▶ **Task requirements**:
**A.** In the transcript on accessible Smart Home design, what did the team do for blind participants who could not use magnifying glasses?
**B.** Continue the transcript on accessible Smart Home design, starting after its last sentence.

▶ **Exercise passage**:
━━━━
Yeah, that was kind of the final test we had done there. And, again, that was kind of talking about the positive use of Smart Homes and the Internet of things would be used as part of that. And then basically once we had taken all the — we had had all the evaluations, we kind of coded everything up using an open coding process and we used that to help figure out what sort of accessibility issues would be necessary and sent those on as feedback to the people. And you could — well, I will dip into that a little bit in the findings.
I’m going to quickly discuss the findings and give recommendations at the end.
So using sort of this user centered design and incorporating Universal Design into the whole process, the thing that was really interesting there it was really — it was possible to see all the places where user centered design or Universal Design was needed in each step. So we knew, like, okay, in this step we need to sort of figure out the context. Okay, how are we going to involve people with disabilities or get their opinions in? What do we do in the circumstance where we’re designing, how do we make sure that their needs are taken care of? So the thing that was really great was that we could easily see all the places where we actually needed to incorporate it instead of like, oh, well, I guess we do the accessibility stuff at the evaluation stage, which is probably too late to be looking at stuff.
I think the other thing that was interesting was the accessibility champion sort of works well. The thing that helped with is that people in different countries or different partners were able to actually, okay, I know who I need to talk to about accessibility. They knew that somebody was always going to be following this up and wasn’t going to just, like — it wasn’t going to suddenly disappear. Even if it disappeared for, like, a meeting, for example, it was going to get noticed in the meeting minutes or something and when prototypes would show up, somebody would be in charge of looking at these different accessibility issues that were there. I’ll just do a quick question about how accessible the prototypes were.
I mean, like, since it was a research project and we were doing iterations, we found problems for both accessibility and usability in the evaluations. The medicine cabinet actually had an issue that it could not have its software upgraded and it could not work well with a screen reader. So actually when we had some people there — the person in the video, for example, used a magnifying glass, but we had some people that couldn’t use magnifying glasses who actually were blind and those, like we actually would had to — we actually had to kind of sit there and read those things for them because we wanted to see how they were reacting to the trust information.
━━━━
▶ **Extracted entries**:
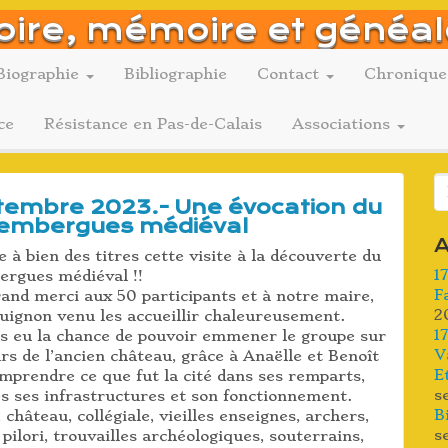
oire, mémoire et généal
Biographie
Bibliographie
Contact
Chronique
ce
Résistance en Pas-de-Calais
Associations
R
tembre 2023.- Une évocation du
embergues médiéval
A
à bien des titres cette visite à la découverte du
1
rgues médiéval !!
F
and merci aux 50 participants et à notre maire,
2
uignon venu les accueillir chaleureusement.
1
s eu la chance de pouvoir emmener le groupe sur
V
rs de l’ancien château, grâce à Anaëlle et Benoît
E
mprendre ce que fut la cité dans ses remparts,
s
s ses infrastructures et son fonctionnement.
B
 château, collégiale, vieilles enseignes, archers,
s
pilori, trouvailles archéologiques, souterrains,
━━━━
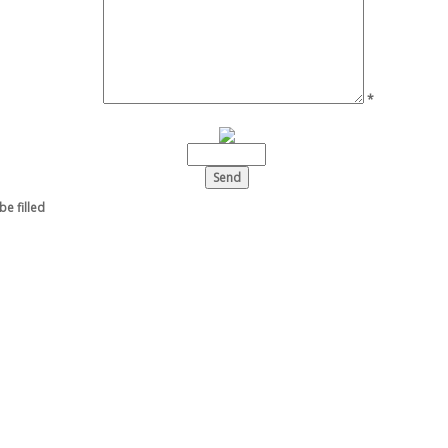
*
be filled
━━━━
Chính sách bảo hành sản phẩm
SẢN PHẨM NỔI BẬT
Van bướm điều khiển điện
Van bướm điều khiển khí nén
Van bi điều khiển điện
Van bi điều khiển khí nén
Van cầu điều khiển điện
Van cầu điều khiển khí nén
━━━━
▶ **Numbered responses**:
**A.** They sat with them and read the information aloud to them.

**B.**
The other thing I would say, though, is that we found that was actually a usability thing on the accessibility side was just basically how we presented some information. So this is a copy of the UI, a couple of the UI screens for the project. I’ll just quickly go through it. The point was, the key here, information, what was presented first, when people had the screen presented, was the security level. So we actually read what the security level was. We said, security level is one of four or one low of four. And that was great. Because they got to know what sort of the security level was at once. But the thing that was a bit more difficult was then people, when they would try to get to the next things then they would have all this great text here, which is great to know the first time, but eventually once you’re doing activity 5 or 6, like, oh, okay, I know what this text is going to say, really what I want to do is get down to these buttons and either make my decision on continuing or not continuing. And this was something that, like, well, we thought we had it in a nice hierarchy, but we realized, once you’re doing this constantly, this hierarchy is not quite as good. So what we should have probably done is, for example, move this extra textual information after the buttons, for example, or had something — some sort of hint to indicate you could find out more information if you hopped to a different spot, so as to speak.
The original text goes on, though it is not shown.